EXERCISE INPUT
=== Section Start ===

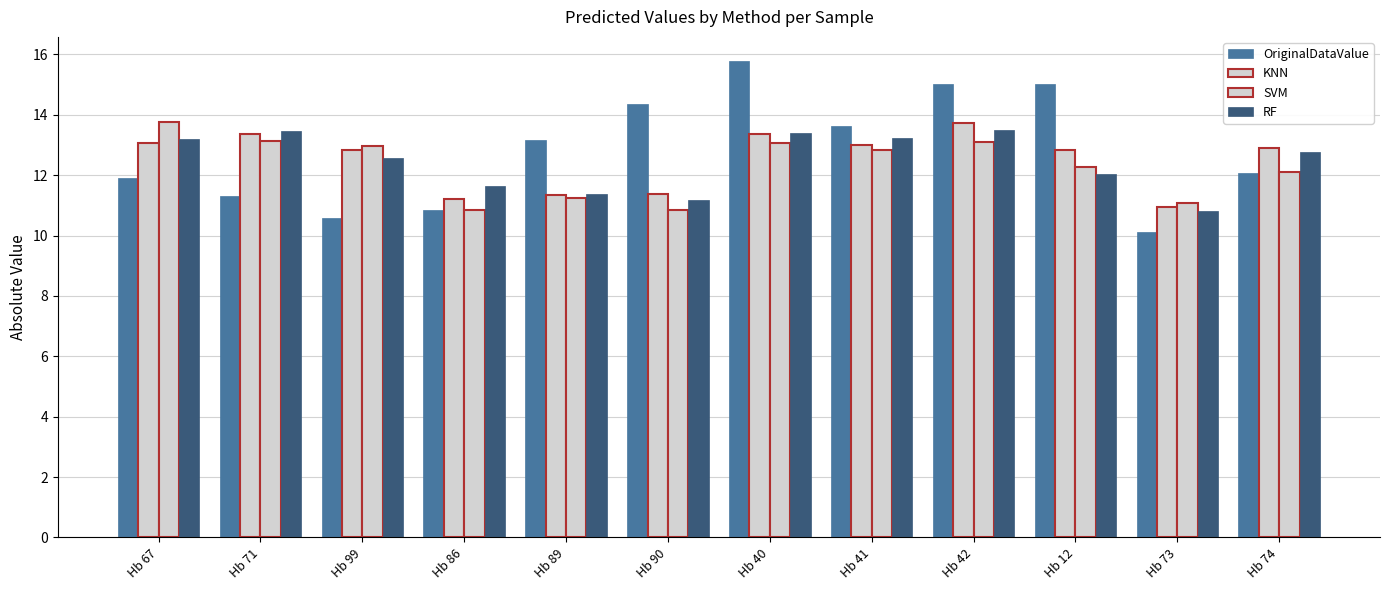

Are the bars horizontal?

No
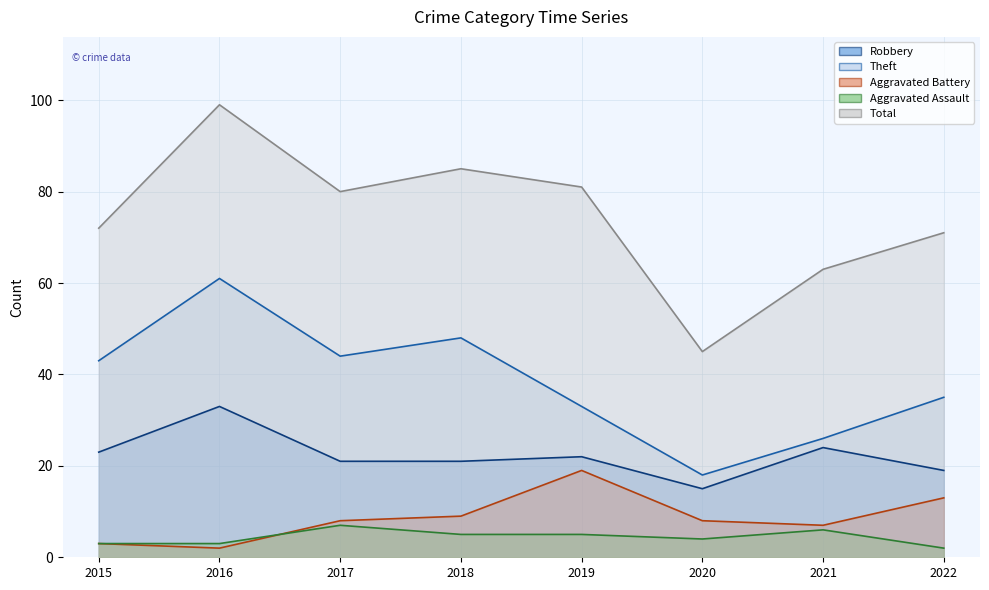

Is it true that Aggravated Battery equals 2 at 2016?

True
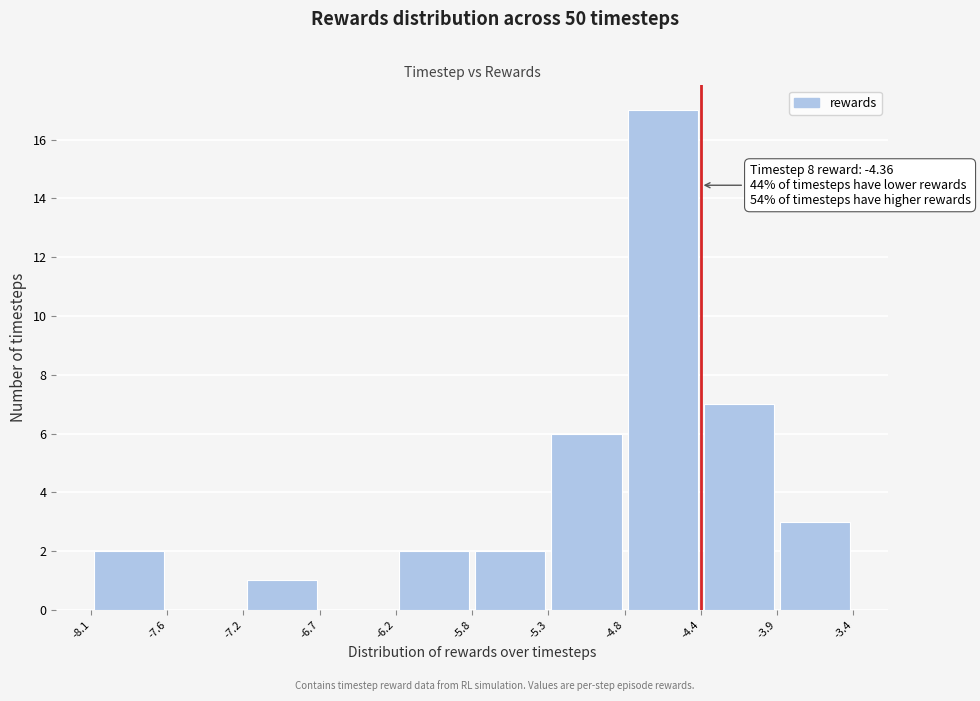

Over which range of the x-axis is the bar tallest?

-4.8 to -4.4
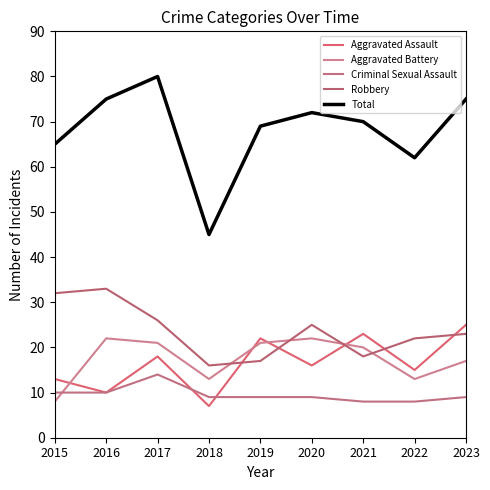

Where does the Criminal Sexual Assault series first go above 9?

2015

=== Section End ===

YOUR TASK
Please convert the material above into a JSON list of strings, one string per line, skipping blank lines and leaving out the pictures.

ANSWER SPACE
[
  "Are the bars horizontal?",
  "No",
  "Is it true that Aggravated Battery equals 2 at 2016?",
  "True",
  "Over which range of the x-axis is the bar tallest?",
  "-4.8 to -4.4",
  "Where does the Criminal Sexual Assault series first go above 9?",
  "2015"
]